A neighbour’s bounty of olives imprints fleshy residue upon the cotton cloth of one of Jahnne Pasco-White’s paintings. The heavy yellow pollen of the wattle flower stains another, the pale mauve flesh of a Lilly-pilly, or Wanduin in Gunaikurnai language, smear the fabric of others. Some of the cloth surfaces are dyed with the skins of onions and avocados, the fibres intermixed with synthetic pigments. On the lands of the Kulin Nation, where Jahnne lives and works, it is Poorneet (Tadpole Season), or early spring, and the suburban gardens are abundant. Like fallen fruit driven into concrete footpaths under feet, juice, seeds, pulp, flesh, dust and pollen stain the paintings and matter, material and surface entangle.
“Dirt”, stated the poet Anne Carson (2001: 202), “is matter out of place.” Defined by its context alone, dirt confounds categories, occupies where it shouldn’t, and mixes up forms.

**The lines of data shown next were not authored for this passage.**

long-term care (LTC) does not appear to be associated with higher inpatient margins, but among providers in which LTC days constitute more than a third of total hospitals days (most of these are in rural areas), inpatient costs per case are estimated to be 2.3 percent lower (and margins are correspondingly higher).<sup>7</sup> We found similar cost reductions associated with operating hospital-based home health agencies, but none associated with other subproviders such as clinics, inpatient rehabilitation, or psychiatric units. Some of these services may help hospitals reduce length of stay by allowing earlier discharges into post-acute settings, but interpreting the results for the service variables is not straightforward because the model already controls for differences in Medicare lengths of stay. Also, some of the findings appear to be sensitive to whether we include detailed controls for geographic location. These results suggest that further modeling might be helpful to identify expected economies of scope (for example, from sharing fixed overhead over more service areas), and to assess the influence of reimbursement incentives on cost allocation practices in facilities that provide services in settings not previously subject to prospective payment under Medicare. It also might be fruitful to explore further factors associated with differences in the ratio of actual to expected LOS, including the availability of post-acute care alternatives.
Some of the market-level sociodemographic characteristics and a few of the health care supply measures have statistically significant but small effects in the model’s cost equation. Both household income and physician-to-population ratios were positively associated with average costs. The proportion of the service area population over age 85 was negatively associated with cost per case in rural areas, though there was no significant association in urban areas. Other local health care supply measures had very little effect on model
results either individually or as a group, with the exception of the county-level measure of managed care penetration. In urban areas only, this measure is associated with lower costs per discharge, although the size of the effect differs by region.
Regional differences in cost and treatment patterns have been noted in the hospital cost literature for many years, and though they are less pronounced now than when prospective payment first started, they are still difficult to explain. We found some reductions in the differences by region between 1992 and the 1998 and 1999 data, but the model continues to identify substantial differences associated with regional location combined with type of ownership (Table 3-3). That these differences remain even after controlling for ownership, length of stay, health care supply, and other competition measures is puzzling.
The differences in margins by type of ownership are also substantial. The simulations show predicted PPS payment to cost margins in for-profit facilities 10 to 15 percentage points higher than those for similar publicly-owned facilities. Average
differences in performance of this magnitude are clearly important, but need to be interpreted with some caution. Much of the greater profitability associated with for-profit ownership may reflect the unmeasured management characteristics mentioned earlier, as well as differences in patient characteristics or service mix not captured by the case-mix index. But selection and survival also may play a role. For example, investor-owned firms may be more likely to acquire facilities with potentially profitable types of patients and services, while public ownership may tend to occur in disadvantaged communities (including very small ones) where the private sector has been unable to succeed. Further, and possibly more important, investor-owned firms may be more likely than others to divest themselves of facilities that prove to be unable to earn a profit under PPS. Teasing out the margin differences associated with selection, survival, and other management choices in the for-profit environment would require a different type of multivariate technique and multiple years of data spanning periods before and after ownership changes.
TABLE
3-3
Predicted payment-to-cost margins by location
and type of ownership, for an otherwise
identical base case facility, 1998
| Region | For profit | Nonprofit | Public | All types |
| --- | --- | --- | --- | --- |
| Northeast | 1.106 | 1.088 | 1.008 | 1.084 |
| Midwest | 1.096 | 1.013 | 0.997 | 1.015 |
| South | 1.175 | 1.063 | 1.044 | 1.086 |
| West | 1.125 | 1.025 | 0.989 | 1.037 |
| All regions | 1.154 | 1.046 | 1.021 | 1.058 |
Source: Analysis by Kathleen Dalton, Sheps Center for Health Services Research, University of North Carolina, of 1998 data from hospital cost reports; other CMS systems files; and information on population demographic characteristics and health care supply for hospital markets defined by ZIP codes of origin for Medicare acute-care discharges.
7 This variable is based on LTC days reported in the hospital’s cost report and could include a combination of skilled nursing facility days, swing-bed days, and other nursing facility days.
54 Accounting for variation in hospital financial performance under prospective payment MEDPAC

Western distrust of dirt and fear of contamination has prevailed since antiquity. Ancient Greek mythology posits women as distrust worthy by virtue of their ability to transform and deform. “That, of course,” writes Donna Haraway (1988: 39), “is why women have had so much trouble counting as individuals in modern Western discourses. Their personal, bounded individuality is compromised by their bodies’ troubling talent for making other bodies, whose individuality can take precedence over their own, even while the little bodies are fully contained.”
Pregnancy can be understood as a process of intermingling genomes and cellular transfer between foetus and gestating body, but in fact all bodies are composites, host to parasites and bacteria. Somewhere between one to two kilograms of human microbiota colonize our skin, lungs, nose, and gut. We have more bacteria than cells, which is it, then, that defines us?
Jahnne’s earlier exhibition, messmates, examined her experience of pregnancy, childbirth and motherhood, and the associated heightened awareness that her body was not entirely her own, nor was it ever. What Jahnne terms “the bacterial companions in and of the body” have always been there, acquired in the processes of birth, via the vaginal birthing canal, or through touch, colostrum, milk, and later food. Haraway’s phrase ‘becoming with’ lends itself to the title of this exhibition. It emphasises our indivisibility from the world around us, from the chemicals found in our blood and breastmilk to the messmates with whom we share our bodies.
In her studio, Jahnne’s paintings encroach upon themselves, laid one upon another on the ground, and hanging from the ceiling, the cloth still tacky with substance. The composition of the paintings occurs collectively as Jahnne works on multiple canvases as one. Throughout her practice materials are reused, paintings are cut, glued and repurposed. The effect is such that colours, patterns, marks or stains transfer from one painting to another, sustaining motion between them. Assembled to form soft passageways through the gallery, the hanging system recreates the limitations of Jahnne’s studio, wherein the body of work far surpassed the wall and floor space. Here, the body of the viewer is drawn into intimate proximity to brush up against or bear witness to the matter and the material in detail.
Our current understanding of dirt, contamination and immunity, particularly in relation to birth, has transformed. Amniotic fluid and vernix caseosa were routinely washed off babies directly after birth but are now understood to contain a spectrum of bioactivity that can offer protection against common bacterial and fungal pathogens. For Haraway, the notion of “becoming-with” is to be worldly. The way we enter the world and our first encounters of touch, provide us with our first microbes, our lifelong companions. From the moment we are born, we begin come to terms with the condition of becoming with. Jahnne’s paintings exist in symbiosis with each other and their environment, an expanded state of becoming-with.